What I’m trying to suggest this morning is that a positive attitude and approach to life can be healthy and helpful, but not if it means denying or suppressing or rationalizing the darker sides of reality. Poet Czeslaw Milosz says “on one side there is luminosity, trust, faith, the beauty of the earth; on the other side, darkness, doubt, unbelief, the cruelty of the earth, the capacity of people to do evil. When I write, the first side is true; when I do not write, the second is.”
And so Milosz writes. He does so not to deny the dark side. He acknowledges both sides, but chooses to throw in his lot on the side of hope, of faith. It does require faith to maintain a sense of hope for the future. But a blind faith that survives by closing one’s eyes to harsh realities is a shallow, superficial faith. Facing the real world – with its hate and terror and death – and yet maintaining a sense of hope, requires a deeper faith. It requires a faith built on affirmation, not on negation.
I can say what I don’t believe. I don’t believe there’s a personal deity guiding my steps and listening to my prayers. I don’t believe there’s a paradise waiting for me after death if I follow the right rules and say the right words. I don’t believe all the answers were set down in writing once and for all thousands of years ago.
I could go on, but all these non-beliefs do not give me any affirmative guidance for how to live positively and keep hope alive. Rejecting those beliefs that don’t seem to do the job is only a first step, a clearing away that makes room for affirmative beliefs that can ground my life.
So what are some of those beliefs that can ground a hopeful faith? Before I consider some specific beliefs that help to sustain me, I’d like to share the thoughts of Religious Educator Sophia Lyon Fahs on some qualities of belief that bear consideration. She writes:
Some beliefs are like walled gardens. They encourage exclusiveness, and the feeling of being especially privileged.
Other beliefs are expansive and lead the way into wider and deeper sympathies...
Some beliefs are divisive, separating the saved from the unsaved, friends from enemies.
Other beliefs are bonds in a world community, where sincere differences beautify the pattern.
Some beliefs are like blinders, shutting off the power to choose one’s own direction.
Other beliefs are like gateways opening wide vistas for exploration...
Some beliefs are rigid, like the body of death, impotent in a changing world.
Other beliefs are pliable, like the young sapling, ever growing with the upward thrust of life.
And so it does indeed matter what we believe. And I choose to seek
those beliefs that are expansive, that affirm my bonds with others, that
encourage exploration and growth. Among the beliefs that sustain
me: I believe that there is the potential for both good and evil in every
person, and that my actions can affect the balance of good and evil in
the world. And so I choose to accept responsibility for doing what
I can to tip that balance. I believe that there is a spiritual reality
based on the interconnectedness and interdependence of all things.

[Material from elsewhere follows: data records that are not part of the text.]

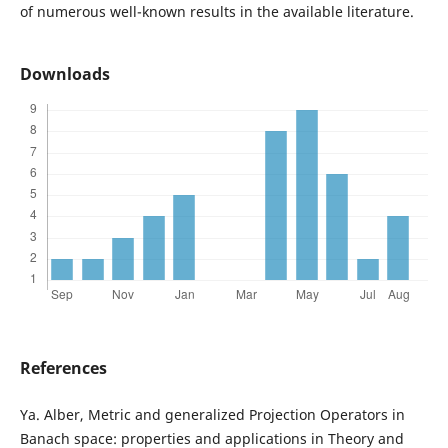
of numerous well-known results in the available literature.
Downloads
References
Ya. Alber, Metric and generalized Projection Operators in
Banach space: properties and applications in Theory and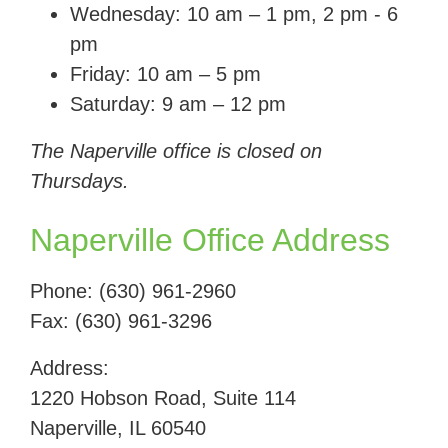
Wednesday: 10 am – 1 pm, 2 pm - 6
pm
Friday: 10 am – 5 pm
Saturday: 9 am – 12 pm
The Naperville office is closed on
Thursdays.
Naperville Office Address
Phone: (630) 961-2960
Fax:
(630) 961-3296
Address:
1220 Hobson Road, Suite 114
Naperville, IL 60540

And so I choose to live and work in community with others, and to try and
find my rightful place in the web of life. I believe that revelation
is ongoing, that there are truths and there is wisdom to be found in the
living of life. And so I choose to hold myself open to embrace meaning
wherever it can be found – to continue growing myself and encouraging others
to continue their growth as well.
What affirmative beliefs do you embrace? To what questions do you answer “Yes”? I encourage you to reflect on these things, and to let your life be defined not by what you reject, but by what you affirm, and by how you live out those beliefs.